A goal should be kind of out there, right? But there's a point that "out there" becomes no longer visible. Most of you teach curriculum that is organized by units. Set your own learning intention of student achievement. "By the end of the cell unit, 90% of my students will be able to...." Then share this with your students. Ask them to break your learning intention up into smaller chunks that they can achieve. Maybe Petunia already knows a lot about cells, so she is going to set a goal to learn how cells are affected by cancer: how is each part of the cell mutated? Then you have Harold, he knows the word cell because he has a cellphone. Harold's goal might be more basic. "By the end of this unit, I, Harold, will know the various parts of the cell and how they function." These goals are a) both attainable and feed into the teacher's larger goal and b) differentiated to the student's own knowledge. Yep, the had to go all metacognitive, too which is another member of the "Big Effect Bang" crew. Don't you love it when you hit like twelve birds with one stone (side note: no birds were harmed in the writing of this article).

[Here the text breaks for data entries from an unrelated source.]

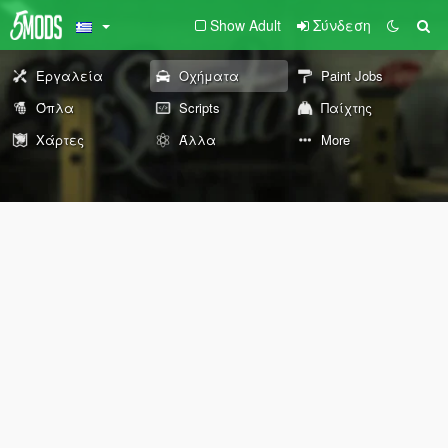
Show Adult
Σύνδεση
Εργαλεία
Οχήματα
Paint Jobs
Όπλα
Scripts
Παίχτης
Χάρτες
Άλλα
More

3. Make sure that you and your students are not only smart about your learning intentions, but that your learning intentions are also SMART. You've heard of this before, but it bears repeating. As you and your students set goals, ask yourself is this goal specific, measurable, attainable, relevant, and time-bound (e.g. end of the unit, end of the game, end of the school year, end of the season). If you shoot for a longer period of time, make sure that you break up the goal into smaller chunks as you go.
Setting learning intentions for your students and allowing students to set some for themselves, removes the curtain from your teaching (Wizard of Oz). Be clear with what you want kids to learn and the odds of them actually learning it increases tenfold.
John Hattie on Learning Intentions
John Hattie
In the above video, Hattie discusses learning intentions which is the instructional focus of this newsletter. Want to know more about Hattie? Check out his website Visible Learning: http://visible-learning.org/. He gives the top ten classroom practices that positively affect student achievement.
Got an App for That?: Using Technology to Enhance Formative Assessment
Please go to the form linked below and let me know if you're interested in attending the workshop and what you'd like to learn more about.
Formative assessment gives big bang for your bucks with both students and those who score you on the TKES rubric!
Can you articulate what success will look like by the end of the unit before you begin?
MC Proud Boards
Matt Berryman is also known for his affinity for our students. Growing up in Madison county, he knew he would make his home at MCHS in an effort to give back to kids in many of the same ways he was supported as a student. Matt also recognizes that it takes a village, and he loves our teachers. In the teacher workrooms, Matt has created "Brag Boards" highlighting the teachers on that floor. He even used ribbon, which concerns me a bit because I never saw Matt as the home decorator type. But seriously, I know that he would appreciate our own involvement with these brag boards by putting up our "brags" about our fellow teachers. So if you have something great to share, do it; and if you hear a kid say something wonderful about one of your colleagues, put that up on the board, too. Let's cover these boards with commendations, so much so that even that pretty ribbon is no longer visible.
Upcoming Professional Development Opportunities
August 26th (Friday): Enrichment Sign Up; Meet with me in the 9th computer lab and I will help you sign up for the kids you need to see on August 31st's Enrichment.
August 30th (Tuesday): Enrichment Passes; Meet with me in the 9th computer lab and I will help you make passes for students in your advisement.